Recorded data:

□ □ □ □ □ □ □

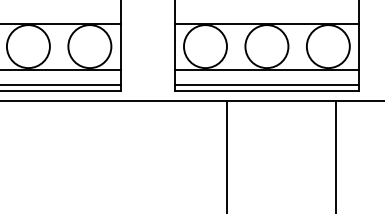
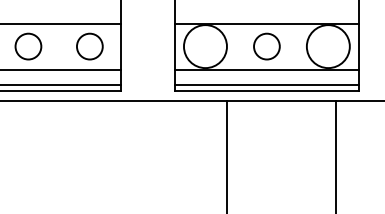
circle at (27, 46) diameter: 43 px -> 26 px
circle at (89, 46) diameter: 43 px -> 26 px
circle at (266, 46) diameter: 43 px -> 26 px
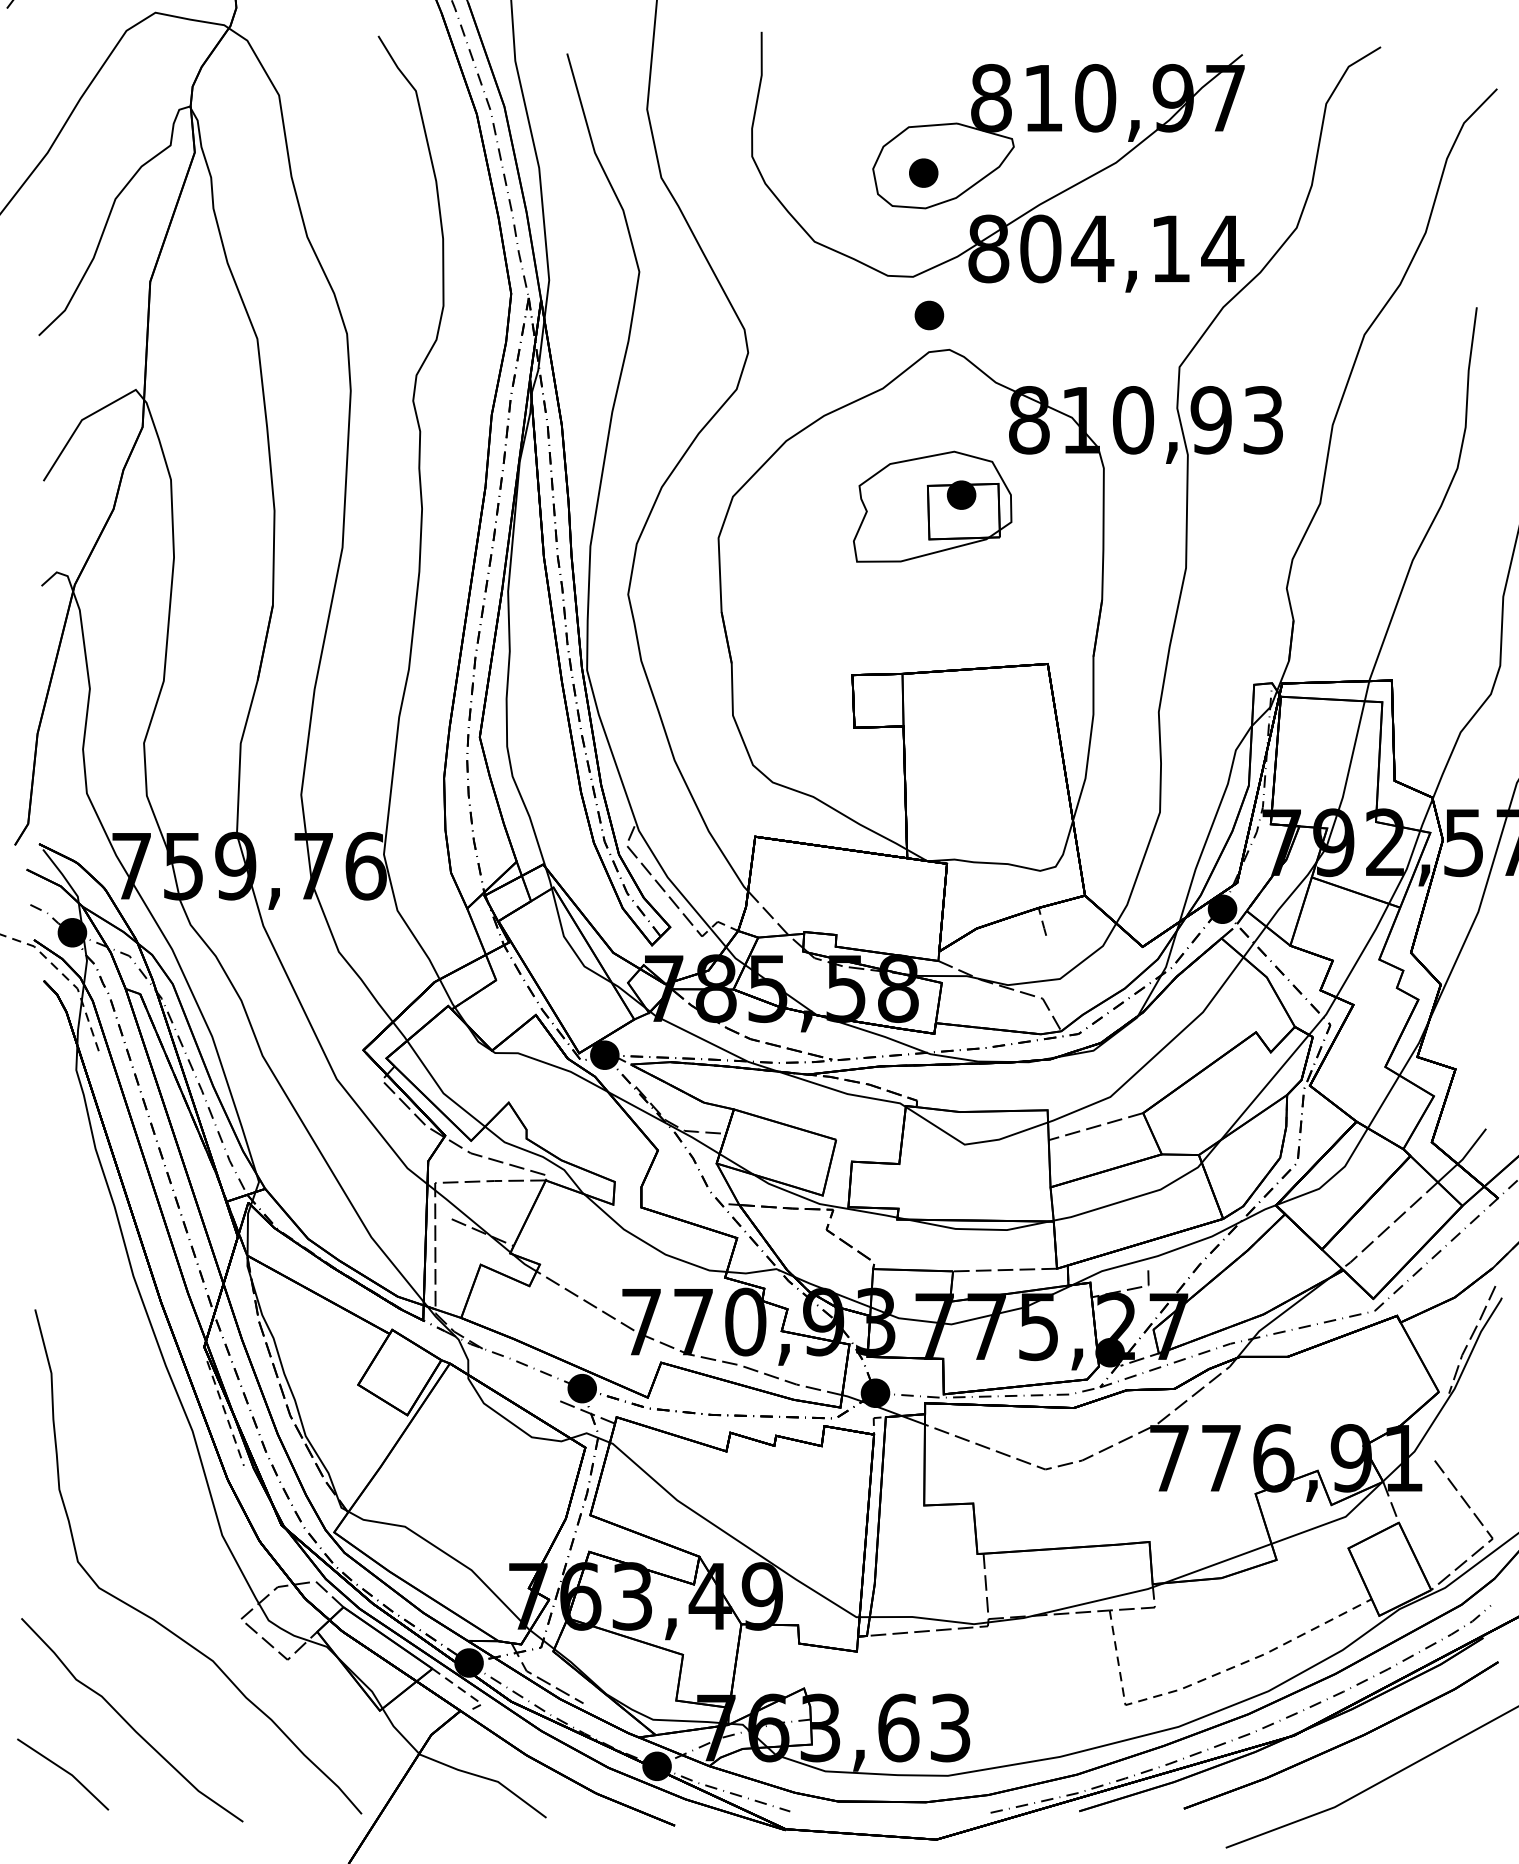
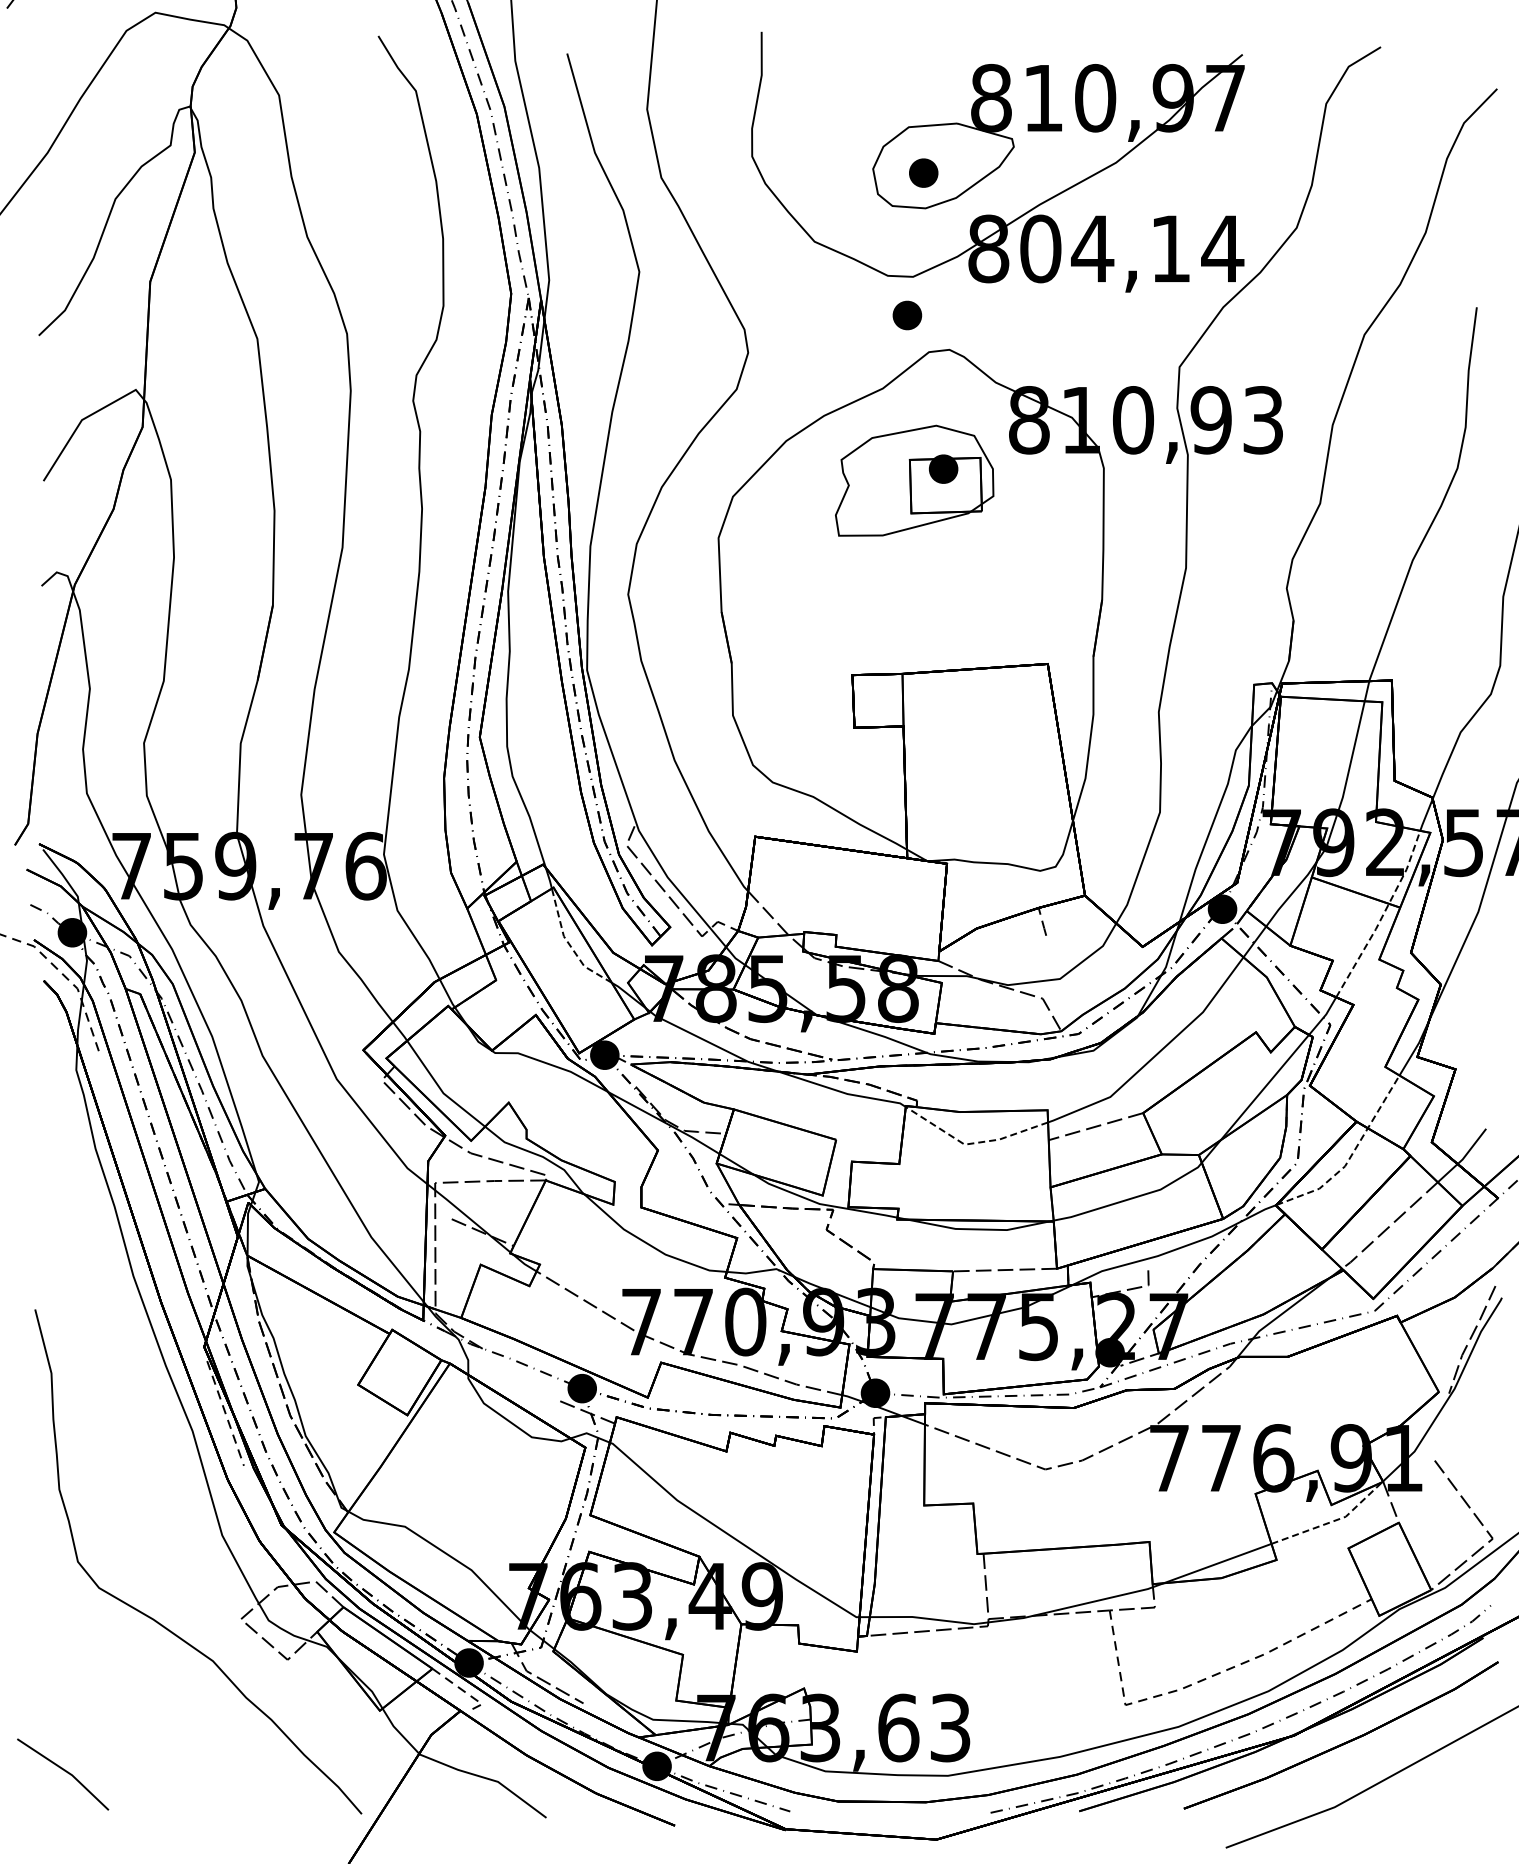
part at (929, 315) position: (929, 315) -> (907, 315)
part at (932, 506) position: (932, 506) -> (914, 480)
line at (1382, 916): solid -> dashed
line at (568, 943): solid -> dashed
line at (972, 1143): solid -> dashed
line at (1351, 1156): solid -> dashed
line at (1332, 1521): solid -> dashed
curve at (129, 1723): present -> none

□ □ □ □ □ □ □

:: WHAT IS REQUIRED ::
Return every line of the records above word for word, leaving out the pictures.

:: WRITTEN RESPONSE ::
circle at (27, 46) diameter: 43 px -> 26 px
circle at (89, 46) diameter: 43 px -> 26 px
circle at (266, 46) diameter: 43 px -> 26 px
part at (929, 315) position: (929, 315) -> (907, 315)
part at (932, 506) position: (932, 506) -> (914, 480)
line at (1382, 916): solid -> dashed
line at (568, 943): solid -> dashed
line at (972, 1143): solid -> dashed
line at (1351, 1156): solid -> dashed
line at (1332, 1521): solid -> dashed
curve at (129, 1723): present -> none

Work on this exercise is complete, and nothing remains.